Nelson Sereno voltou ao cargo, mas a insegurança para as eleições que se avizinhavam permaneceu a mesma, forçando o Interventor Saturnino Belo a reunir, em São Luís, os representantes da situação e da oposição para um conversa reservada no Palácio dos Leões, cujo objetivo era encontrar uma saída para o problema enfrentado pelo município. Foram à capital, além do interventor municipal, Nelson Sereno, e provavelmente outras lideranças do seu grupo, seus adversários pelo PSD, Honorato Gomes e João Paulo da Silva. A reunião, segundo a imprensa da época, deu-se em clima de paz e concórdia. E dela resultou o impensável. Demonstrando grande altruísmo e preocupação com os rumos tomados pela campanha travada para prefeito municipal, Nelson Sereno apresentou ao interventor o seu pedido de renúncia ao cargo, em 03/12/1946, permitindo que este nomeasse para o posto alguém da sua estrita confiança.

E assim se fez. A escolha recaiu sobre o Tenente Coronel Antenor Dias de Carvalho, uma figura de destaque na segurança estadual que, por aquele tempo, ocupava no governo o cargo de Delegado da Ordem Política e Social, equivalente ao de secretário de segurança.

Antes deste desfecho, já com vistas ao apaziguamento e ao controle do pesado clima de insegurança reinante, havia sido nomeado para o cargo de Delegado de Polícia do Curador, o 2º Tenente Aristeu do Rêgo Maranhão, em decreto publicado no dia 12/09/1946, portanto, poucos dias antes da nomeação de Antenor Carvalho. O interventor Carvalho chegou ao município assessorado por uma força militar condizente com o tamanho do problema, e dirigiu as eleições marcadas para o dia 19/01/1947 com todo o cuidado, pois se achava munido de uma representação que equivalia a uma carta branca emitida pelo próprio interventor maranhense. Conduziu bem o processo, fez-se respeitar, implantou a tranquilidade necessária ao desenvolvimento do pleito, mas demorou-se pouco no cargo, pouco mais de um mês, apenas o tempo necessário para a realização do pleito, logo voltando para São Luís. A sua saída, como já vimos em crônica anterior, trouxe de volta a insegurança e a intranquilidade política.
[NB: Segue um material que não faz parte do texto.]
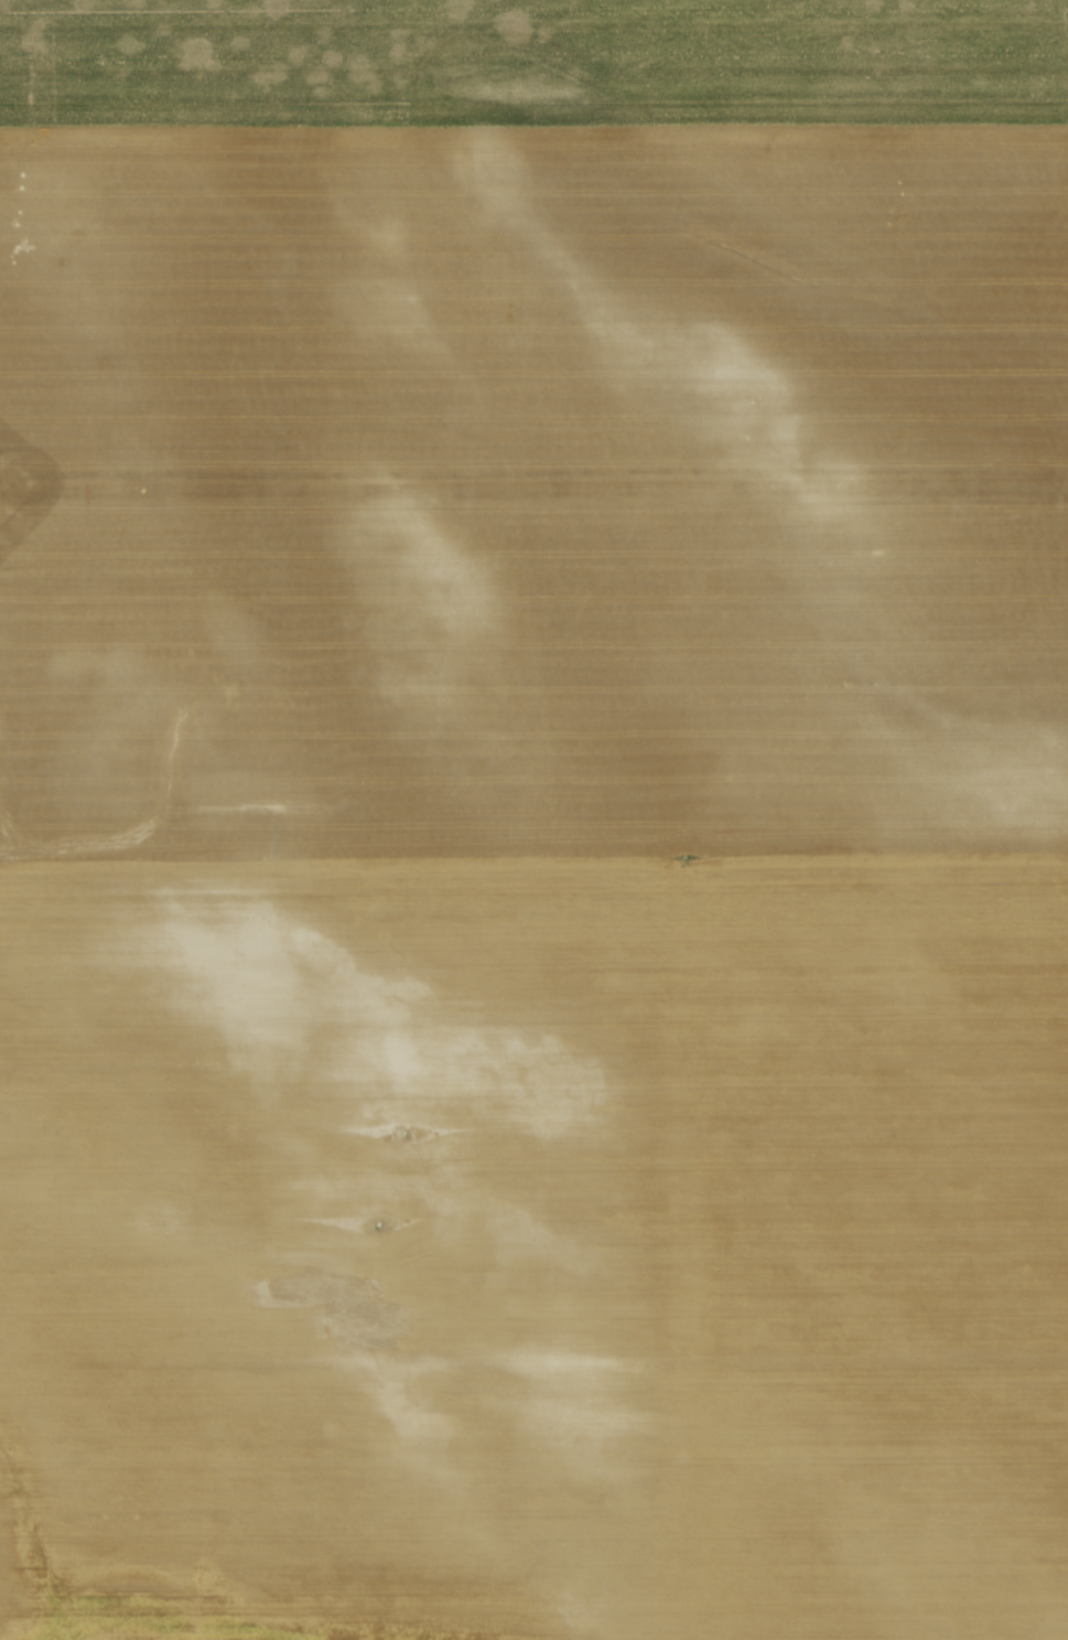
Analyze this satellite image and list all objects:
crop: (534, 820)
Abertas as urnas e procedida a contagem dos votos, logo o velho problema voltaria a agitar o pequeno município. O resultado do pleito foi contestado, e o candidato declarado vencedor não conseguiu ser efetivado no exercício do primeiro mandato administrativo no velho e problemático Curador. A história desse pleito ainda precisa ser esclarecida em sua totalidade. Partidários dos dois candidatos concorrentes, Virgolino Cirilo de Sousa, declarado eleito pelo juiz que conduzia o pleito, e Ariston Arruda Leda, seu opositor, apresentam histórias diferentes para o mesmo caso. O Juiz Porciúncula de Morais, que presidiu ao pleito, declarou vencedor o coronel Virgolino Cirilo de Sousa. Já o TRE-MA, após contestação, conferiu a vitória a Ariston Leda. Aos historiadores só resta aprofundar as pesquisas e estudar o caso em sua profundidade.

As altercações políticas continuaram no Curador após a volta do Interventor militar para São Luís, mostrando que os problemas, na sua integralidade, nunca foram efetivamente resolvidos. Mais que isto, durou até poucos anos atrás, mas, finalmente, é página virada. Digo mais. As querelas políticas atuais, apesar de renhidas e muito disputadas, ficam no campo da troca de ofensas e do próprio embate de ideias, nunca mais foram travadas ao sabor da violência explícita. Menos mal. Em uma democracia as armas utilizadas são os discursos convincentes, as propostas bem elaboradas e a credibilidade dos oponentes.  O resto é selvageria, atraso.